* _EXERCISE SET_:
1: According to the passage on Cinco de Mayo, in what year did the westward expansion of the US collide with Mexican national territory?
2: Reproduce word for word everything in the passage on Cinco de Mayo from "In a 2010 essay" down to "all about convenience?".
3: Write the next part of the passage on Cinco de Mayo, picking up after its final sentence.

José Antonio Villarreal, Pocho

In a 2010 essay for the Houston Chronicle, author Oscar Casares tries to explain to the newspaper’s general audience why Cinco de Mayo is so widely celebrated. He jokes that, as opposed to el Dieciséis de Septiembre, “if you happen to not speak Spanish, Cinco de Mayo is much easier to pronounce, no matter how many margaritas are involved.” Quickly, however, he shifts to a more serious tone, and Casares points out how:

Every year we [Americans] prefer to celebrate Mexico’s history on our terms, whether that history is accurate or only convenient. But then again, isn’t the United States’ relationship with Mexico all about convenience?

We want the cheap labor of undocumented workers . . . [but] don’t actually want these same people in our country. We want the benefits they provide, but we don’t want to have to think about the cost of those benefits. We want their labor, but we don’t want to have to think about them as anything other than [End Page 207] labor. To do so would be to acknowledge them as people, acknowledge that they come with a history worth honoring, and maybe, even acknowledge that we are part of the reason they are now here in this country.

Thus, the origins of Cinco de Mayo celebrations in the US are rooted in two related ideas: the economic imperatives of transnational capital that require cheap, mobile labor and the imbricated national histories of the two countries. The US and Mexico share a long, complicated, and interconnected hemispheric history extending back to the colonial projects that precede each nation’s founding. These histories came to a head in 1846, when the US’ expansionist push westward collided with existing (if tenuous claims to) Mexican national territory and remapped North America into what we know today.1 Such a long view is neither particularly common nor politically popular, at least outside academic circles, yet the historical conditions that created the realities of labor (what I take to be Casares’s metonym for our contemporary understanding of immigration, the topic to which he tacitly refers and which I address below) are frequently neglected in popular media and political discourse.

Data entries
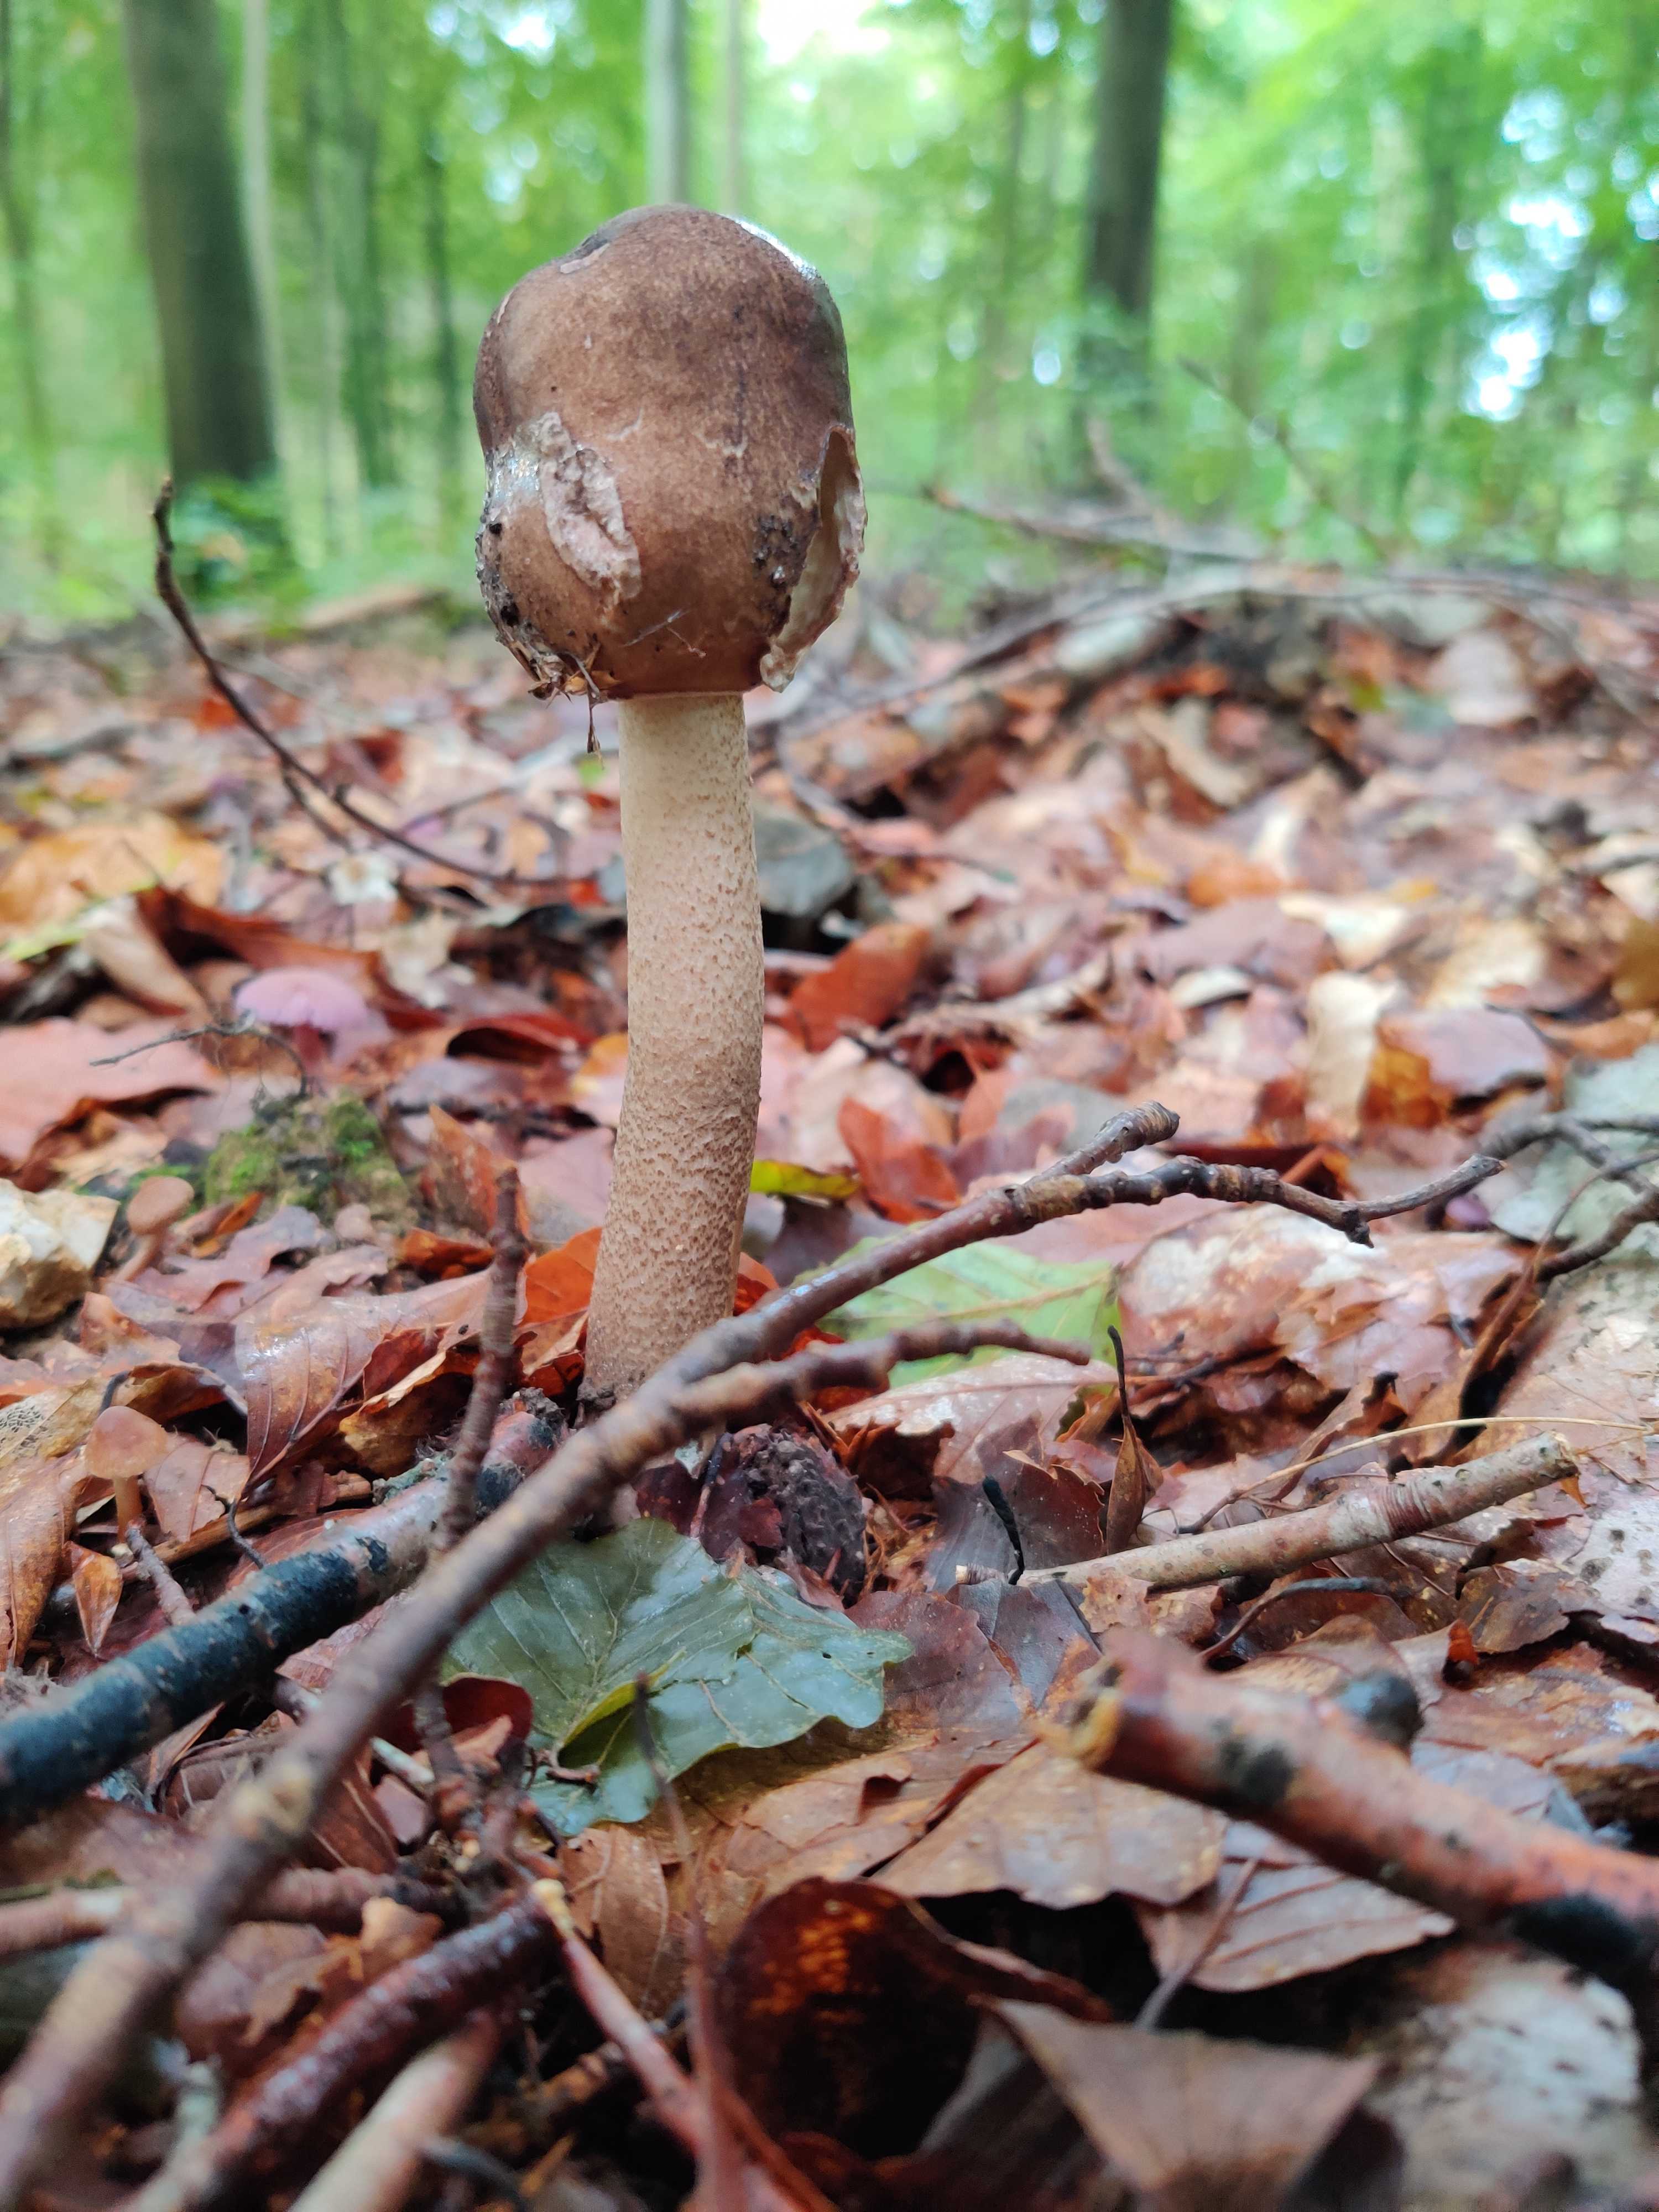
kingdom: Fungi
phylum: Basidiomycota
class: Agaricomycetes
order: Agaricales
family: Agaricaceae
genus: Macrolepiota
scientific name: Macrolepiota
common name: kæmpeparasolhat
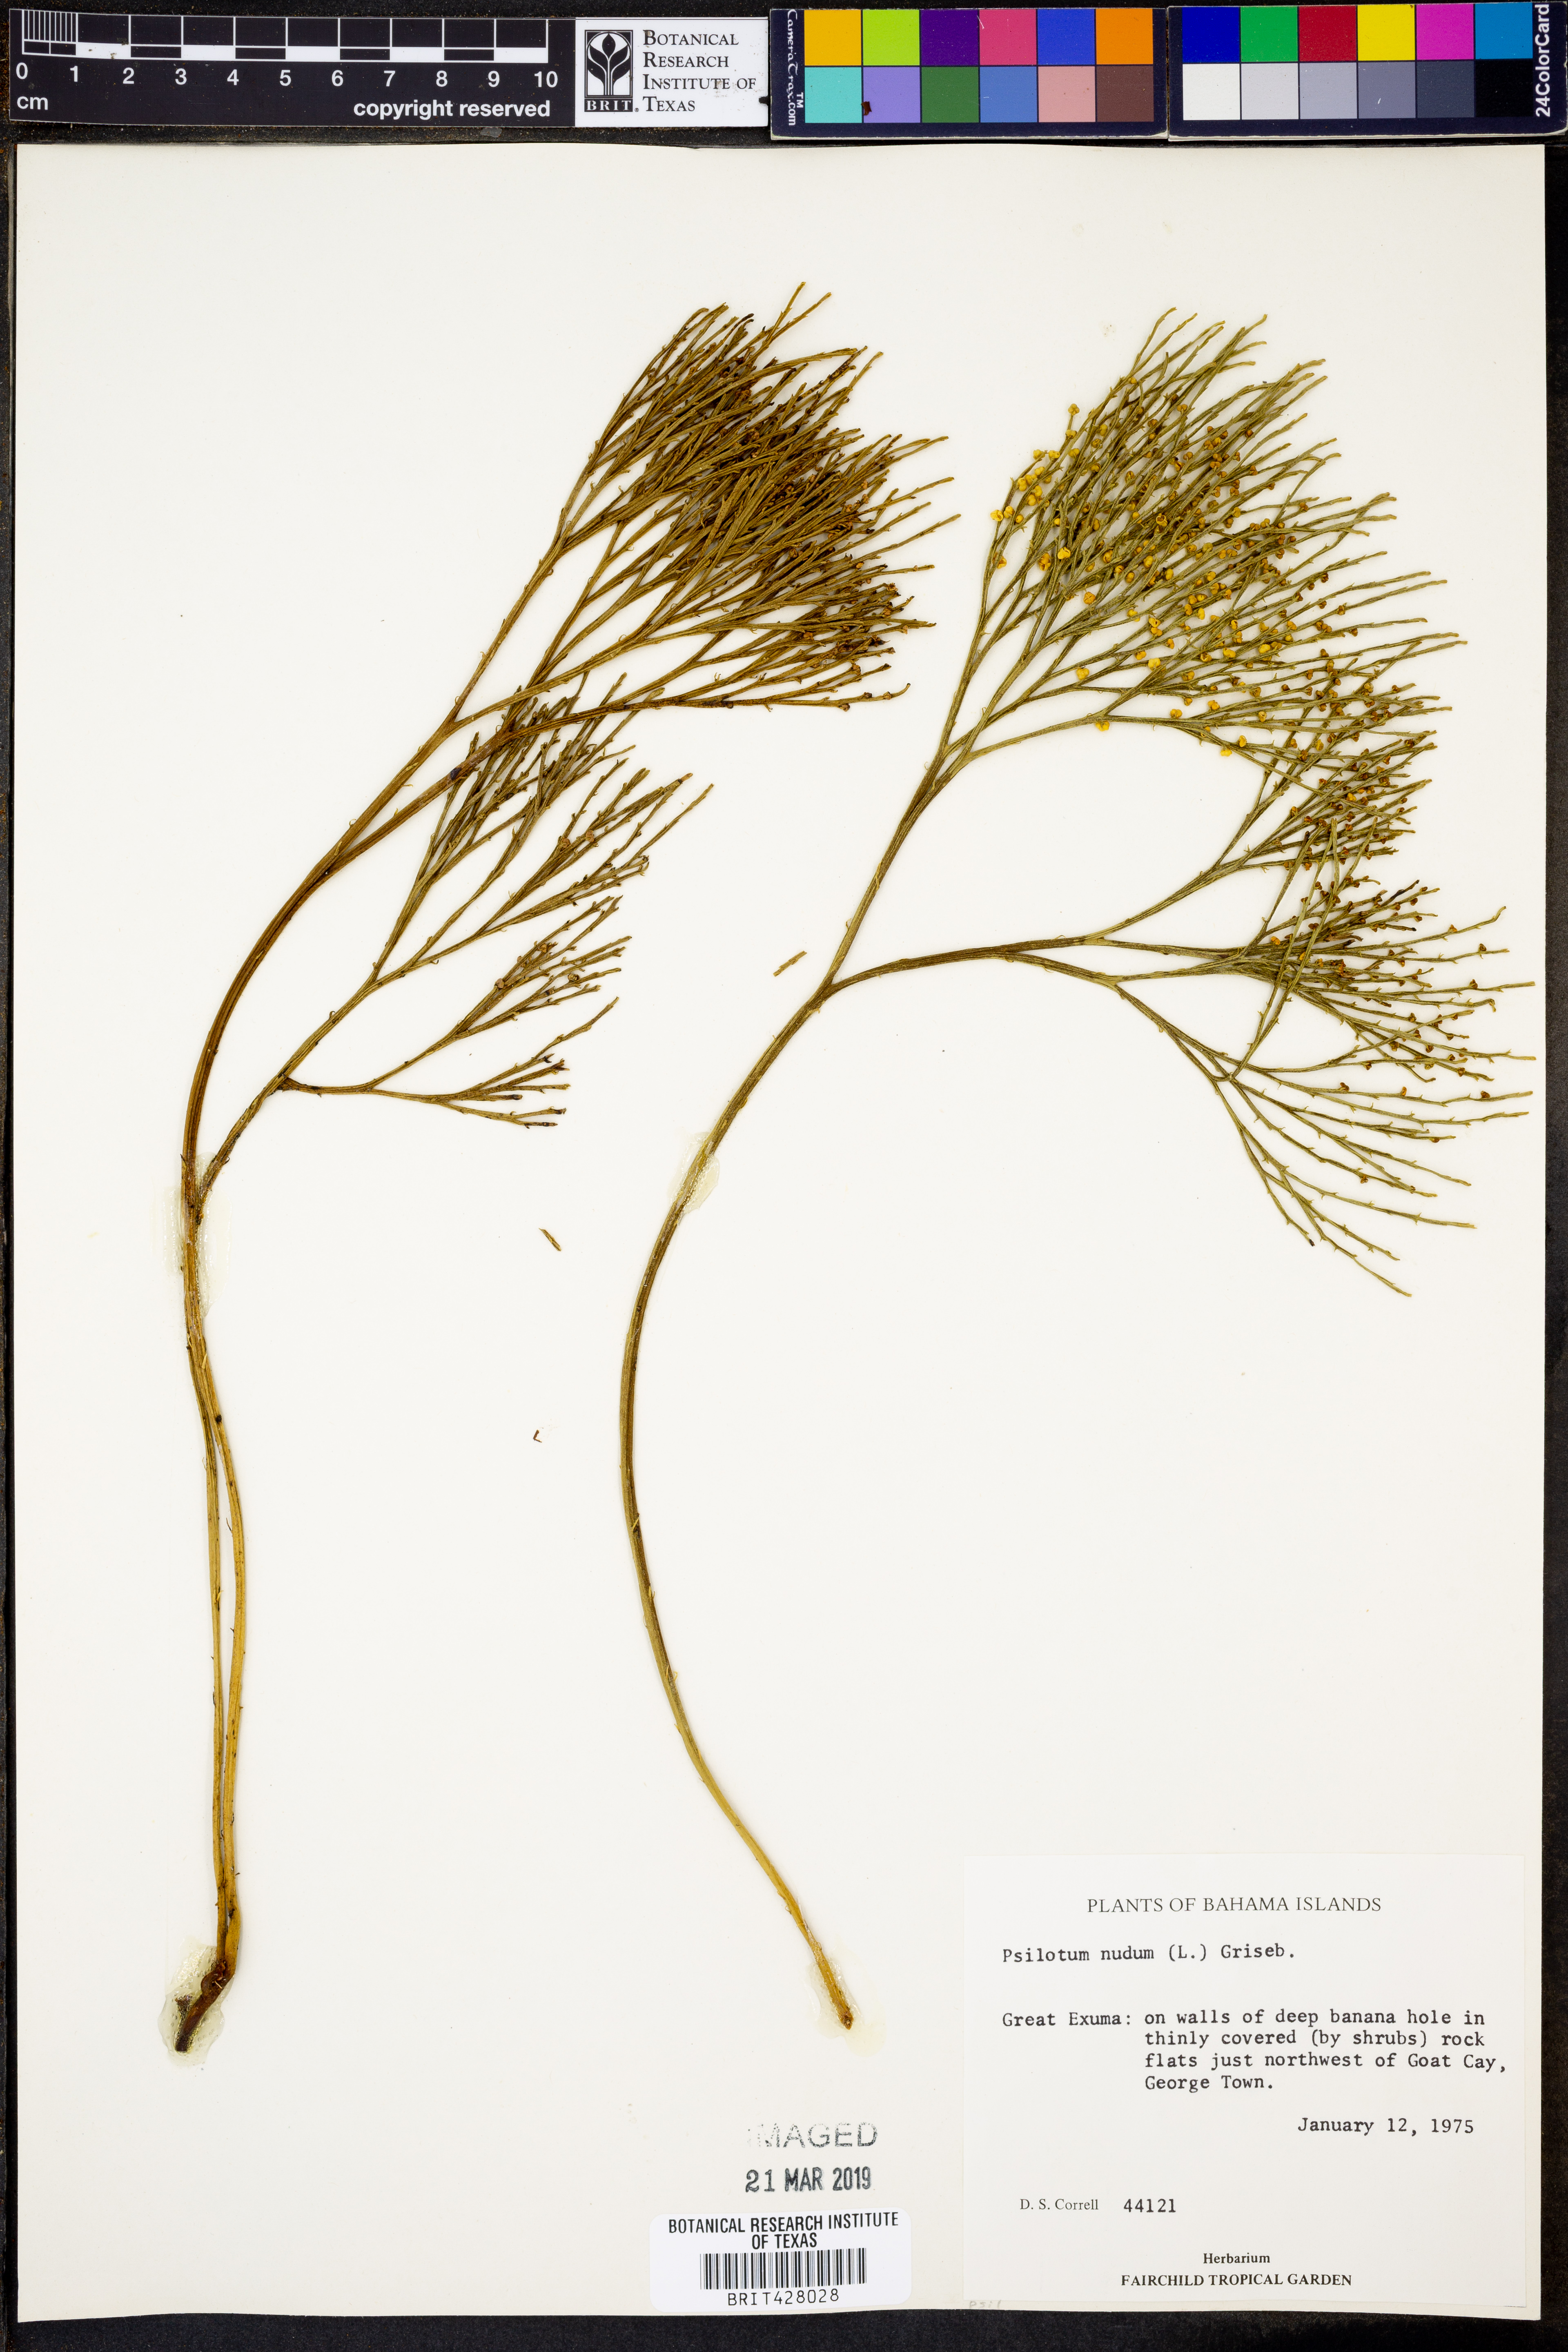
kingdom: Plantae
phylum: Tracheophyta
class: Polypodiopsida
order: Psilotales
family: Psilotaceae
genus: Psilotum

* _WRITTEN ANSWERS_:
1: 1846

2:
In a 2010 essay for the Houston Chronicle, author Oscar Casares tries to explain to the newspaper’s general audience why Cinco de Mayo is so widely celebrated. He jokes that, as opposed to el Dieciséis de Septiembre, “if you happen to not speak Spanish, Cinco de Mayo is much easier to pronounce, no matter how many margaritas are involved.” Quickly, however, he shifts to a more serious tone, and Casares points out how:

Every year we [Americans] prefer to celebrate Mexico’s history on our terms, whether that history is accurate or only convenient. But then again, isn’t the United States’ relationship with Mexico all about convenience?

3:
History and historical labor practices converge to structure his story, “RG,” and, more broadly, the contemporary and still developing field of Latina/o studies.2 Here I address the confluence of labor and immigration through a reading of the material histories in “RG,” drawn from Casares’s collection, Brownsville (2003), to argue for the affective relationship between race and history in latinidad. Published at the turn of the twenty-first century, the collection helps illuminate a shift in the development of Latinx culture in the US, perhaps most observable in the popular imaginary following the 2000 census when Latinxs emerged as the nation’s largest ethnic group.3 Just a few years before “RG”’s publication, Latinxs in the US were newly understood as a force with which the nation must reckon for political, economic, demographic, and generational reasons. The marked growth of Latinxs as a percentage of the population created a surge in both media and political attention to the relationship between Latinxs and US culture and society, revealing what Arlene Dávila has called the “Latino market” and challenging, as Clara E. Rodríguez explains, mainstream understandings of race and ethnicity.4

Consequently, prior Latinx cultural history and contributions to public life are routinely forgotten, replaced by predictions concerning Latinxs’ future place in the country. The material history in Casares’s short story reframes those discourses of emergence by attempting to capture competing historical forces within a story that [End Page 208] is about both the past and the future. At the same time, the objects depicted in Casares’s stories serve as textual and material artifacts that communicate both historical antagonisms that continue to...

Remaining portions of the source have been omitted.